So Republicans in the House of Representatives, facing the reality of the huge budget deficits they have created through tax-cuts and war-spending, have come up with a solution for narrowing the fiscal gap: take it from the poor and disabled. Here’s an excerpt from today’s Washington Post:
Republicans began targeting key programs for budget cuts yesterday,
from student loans and health care to food stamps and foster care…
The House Ways and Means Committee today will begin drafting
legislation that would save about $8 billion over five years, eight
times the $1 billion target the panel was given in the spring. To do
it, Chairman Bill Thomas (R-Calif.) would cut back federal aid to state
child-support enforcement programs, limit federal payments to some
foster care families, and cut welfare payments to the disabled.
Let’s say that again: cut welfare payments to the disabled. Incredible. As income inequality has grown in the US in recent years, with the rich taking home more than the poor, how is that these people can find any shred of justice in taking even more away from the poor. I know: they do so because they are simply paying off their political sponsors and constituents. The poor and disabled don’t vote in sufficient numbers and don’t have enough influence to defend their interests. But that doesn’t make it right or just. Quite the contrary, it is wrong and inhumane. It also confirms the rather dark image of human nature described in the Tao Te Ching.
Here’s an excerpt from passage number 77:
The Way of heaven takes away where there’s abundance
and restores where there’s want,
but the Way of humankind isn’t like that:
it takes away where there’s want
and gives where there’s abundance.
"Heaven" here is not like a Christian heaven, a supra-human paradise where a god lives. It simply means the unfolding destiny of the universe, with no reference to any god. So, in general terms, Nature has an implicit process of justice: it takes away where there’s abundance and restores where there’s want. Like water flowing down hill, or a mountain slowly eroding, or plants sprouting up in the spring, it pulls down the high and raises up the low. That is the Taoist interpretation.
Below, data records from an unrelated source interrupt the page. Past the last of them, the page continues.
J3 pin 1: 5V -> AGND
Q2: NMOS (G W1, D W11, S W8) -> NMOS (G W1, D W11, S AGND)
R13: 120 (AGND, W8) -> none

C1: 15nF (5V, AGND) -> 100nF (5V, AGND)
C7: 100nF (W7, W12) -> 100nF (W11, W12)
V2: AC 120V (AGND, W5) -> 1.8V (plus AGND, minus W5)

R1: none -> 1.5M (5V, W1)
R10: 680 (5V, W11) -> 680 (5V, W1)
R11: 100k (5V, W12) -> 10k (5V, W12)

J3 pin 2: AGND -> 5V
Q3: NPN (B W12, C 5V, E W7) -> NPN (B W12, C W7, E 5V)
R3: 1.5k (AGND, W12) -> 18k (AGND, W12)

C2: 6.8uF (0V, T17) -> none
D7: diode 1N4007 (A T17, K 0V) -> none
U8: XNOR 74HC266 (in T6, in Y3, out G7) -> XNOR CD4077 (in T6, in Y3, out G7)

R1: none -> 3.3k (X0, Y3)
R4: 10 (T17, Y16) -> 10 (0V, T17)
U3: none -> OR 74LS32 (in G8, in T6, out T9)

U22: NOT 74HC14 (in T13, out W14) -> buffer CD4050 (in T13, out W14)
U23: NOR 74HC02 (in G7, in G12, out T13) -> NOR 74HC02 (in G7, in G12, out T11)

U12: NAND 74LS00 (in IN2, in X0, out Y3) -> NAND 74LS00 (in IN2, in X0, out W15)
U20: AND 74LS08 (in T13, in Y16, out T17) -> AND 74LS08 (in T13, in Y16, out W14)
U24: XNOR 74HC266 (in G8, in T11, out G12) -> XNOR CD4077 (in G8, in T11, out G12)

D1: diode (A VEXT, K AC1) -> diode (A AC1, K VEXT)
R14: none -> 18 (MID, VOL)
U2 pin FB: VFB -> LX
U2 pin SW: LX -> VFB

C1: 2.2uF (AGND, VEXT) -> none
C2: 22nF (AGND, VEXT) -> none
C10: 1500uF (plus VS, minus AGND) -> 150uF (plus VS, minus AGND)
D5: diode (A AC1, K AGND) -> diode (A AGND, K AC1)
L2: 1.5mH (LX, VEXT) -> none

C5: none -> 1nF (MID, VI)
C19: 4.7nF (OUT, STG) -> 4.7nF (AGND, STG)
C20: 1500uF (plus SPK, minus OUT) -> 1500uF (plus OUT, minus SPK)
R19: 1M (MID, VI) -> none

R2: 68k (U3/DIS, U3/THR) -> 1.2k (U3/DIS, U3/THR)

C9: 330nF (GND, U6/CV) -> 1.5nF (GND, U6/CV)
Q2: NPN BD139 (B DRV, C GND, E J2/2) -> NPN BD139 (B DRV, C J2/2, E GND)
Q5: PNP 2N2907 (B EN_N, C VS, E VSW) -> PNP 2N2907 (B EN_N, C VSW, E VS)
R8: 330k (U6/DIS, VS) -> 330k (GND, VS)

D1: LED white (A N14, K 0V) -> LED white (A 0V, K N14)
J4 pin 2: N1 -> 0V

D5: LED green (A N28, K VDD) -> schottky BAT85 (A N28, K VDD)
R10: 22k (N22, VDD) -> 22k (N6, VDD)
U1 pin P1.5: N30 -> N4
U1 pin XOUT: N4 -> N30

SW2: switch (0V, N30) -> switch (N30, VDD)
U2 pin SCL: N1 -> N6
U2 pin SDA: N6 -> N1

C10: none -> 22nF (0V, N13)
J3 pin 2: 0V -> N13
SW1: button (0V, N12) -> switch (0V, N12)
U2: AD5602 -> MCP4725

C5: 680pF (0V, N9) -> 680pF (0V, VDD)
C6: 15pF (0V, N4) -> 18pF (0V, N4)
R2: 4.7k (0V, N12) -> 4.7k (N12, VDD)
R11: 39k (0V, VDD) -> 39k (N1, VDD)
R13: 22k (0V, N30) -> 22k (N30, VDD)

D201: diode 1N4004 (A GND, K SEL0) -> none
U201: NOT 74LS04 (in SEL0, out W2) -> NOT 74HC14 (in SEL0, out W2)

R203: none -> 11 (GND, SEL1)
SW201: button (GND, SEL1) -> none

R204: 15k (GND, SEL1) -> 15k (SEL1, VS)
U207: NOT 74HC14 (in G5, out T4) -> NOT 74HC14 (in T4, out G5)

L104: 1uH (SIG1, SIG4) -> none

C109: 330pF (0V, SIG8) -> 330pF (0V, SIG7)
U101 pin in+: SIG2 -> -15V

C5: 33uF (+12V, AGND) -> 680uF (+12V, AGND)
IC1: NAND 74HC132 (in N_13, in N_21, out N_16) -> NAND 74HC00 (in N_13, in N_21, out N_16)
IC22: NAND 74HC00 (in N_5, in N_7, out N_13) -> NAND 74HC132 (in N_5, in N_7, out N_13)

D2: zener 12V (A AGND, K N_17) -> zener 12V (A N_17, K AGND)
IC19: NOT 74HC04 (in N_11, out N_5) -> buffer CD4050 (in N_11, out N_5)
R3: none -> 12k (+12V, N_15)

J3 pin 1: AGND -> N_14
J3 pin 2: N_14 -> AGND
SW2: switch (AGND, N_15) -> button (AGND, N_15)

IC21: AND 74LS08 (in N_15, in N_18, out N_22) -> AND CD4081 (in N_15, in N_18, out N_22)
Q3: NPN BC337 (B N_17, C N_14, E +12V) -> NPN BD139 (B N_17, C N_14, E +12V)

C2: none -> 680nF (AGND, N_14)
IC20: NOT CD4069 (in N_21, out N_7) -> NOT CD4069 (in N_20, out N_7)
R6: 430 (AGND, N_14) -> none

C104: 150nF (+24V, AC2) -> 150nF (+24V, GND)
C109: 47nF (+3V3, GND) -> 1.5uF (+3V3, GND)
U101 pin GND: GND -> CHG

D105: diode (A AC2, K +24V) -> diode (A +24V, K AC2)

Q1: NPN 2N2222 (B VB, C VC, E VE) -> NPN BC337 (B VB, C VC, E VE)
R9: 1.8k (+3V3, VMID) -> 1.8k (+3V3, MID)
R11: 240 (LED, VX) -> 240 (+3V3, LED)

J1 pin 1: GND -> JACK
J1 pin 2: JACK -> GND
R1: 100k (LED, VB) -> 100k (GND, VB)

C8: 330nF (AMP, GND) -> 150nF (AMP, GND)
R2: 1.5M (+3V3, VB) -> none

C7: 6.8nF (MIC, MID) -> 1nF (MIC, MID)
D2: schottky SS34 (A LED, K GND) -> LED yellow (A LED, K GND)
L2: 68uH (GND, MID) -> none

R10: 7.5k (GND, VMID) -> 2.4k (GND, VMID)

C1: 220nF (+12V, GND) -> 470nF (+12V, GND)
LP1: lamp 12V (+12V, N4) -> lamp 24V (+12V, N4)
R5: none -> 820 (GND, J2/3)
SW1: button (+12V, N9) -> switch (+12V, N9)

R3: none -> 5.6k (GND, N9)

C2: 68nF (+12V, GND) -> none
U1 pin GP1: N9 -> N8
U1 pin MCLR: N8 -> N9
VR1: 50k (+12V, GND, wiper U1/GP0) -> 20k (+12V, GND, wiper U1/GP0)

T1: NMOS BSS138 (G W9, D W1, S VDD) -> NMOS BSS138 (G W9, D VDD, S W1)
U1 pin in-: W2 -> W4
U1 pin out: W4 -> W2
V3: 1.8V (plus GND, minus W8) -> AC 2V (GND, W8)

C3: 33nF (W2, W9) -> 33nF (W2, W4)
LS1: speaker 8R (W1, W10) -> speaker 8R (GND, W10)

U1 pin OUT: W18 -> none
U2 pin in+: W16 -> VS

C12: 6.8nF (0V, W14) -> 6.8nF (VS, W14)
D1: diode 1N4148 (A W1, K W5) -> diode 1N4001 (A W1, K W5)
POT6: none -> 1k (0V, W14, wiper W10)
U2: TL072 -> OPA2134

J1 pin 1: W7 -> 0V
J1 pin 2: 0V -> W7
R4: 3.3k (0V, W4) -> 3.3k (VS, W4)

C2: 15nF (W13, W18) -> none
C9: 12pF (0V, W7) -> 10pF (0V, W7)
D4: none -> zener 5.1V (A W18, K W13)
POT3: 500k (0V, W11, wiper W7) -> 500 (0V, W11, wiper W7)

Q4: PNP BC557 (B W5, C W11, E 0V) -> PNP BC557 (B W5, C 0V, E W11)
The "Way of humankind" contradicts this – and this is not to be taken as a compliment. Elsewhere the text castigates the rich, who indulge themselves in luxuries while others go without food: "It’s vainglorious thievery…" (passage 53).
And that is what the House Republicans are doing. They are acting on the worst impulses of human nature: taking from the disadvantaged, while the privileged gain more and more. It’s vainglorious thievery.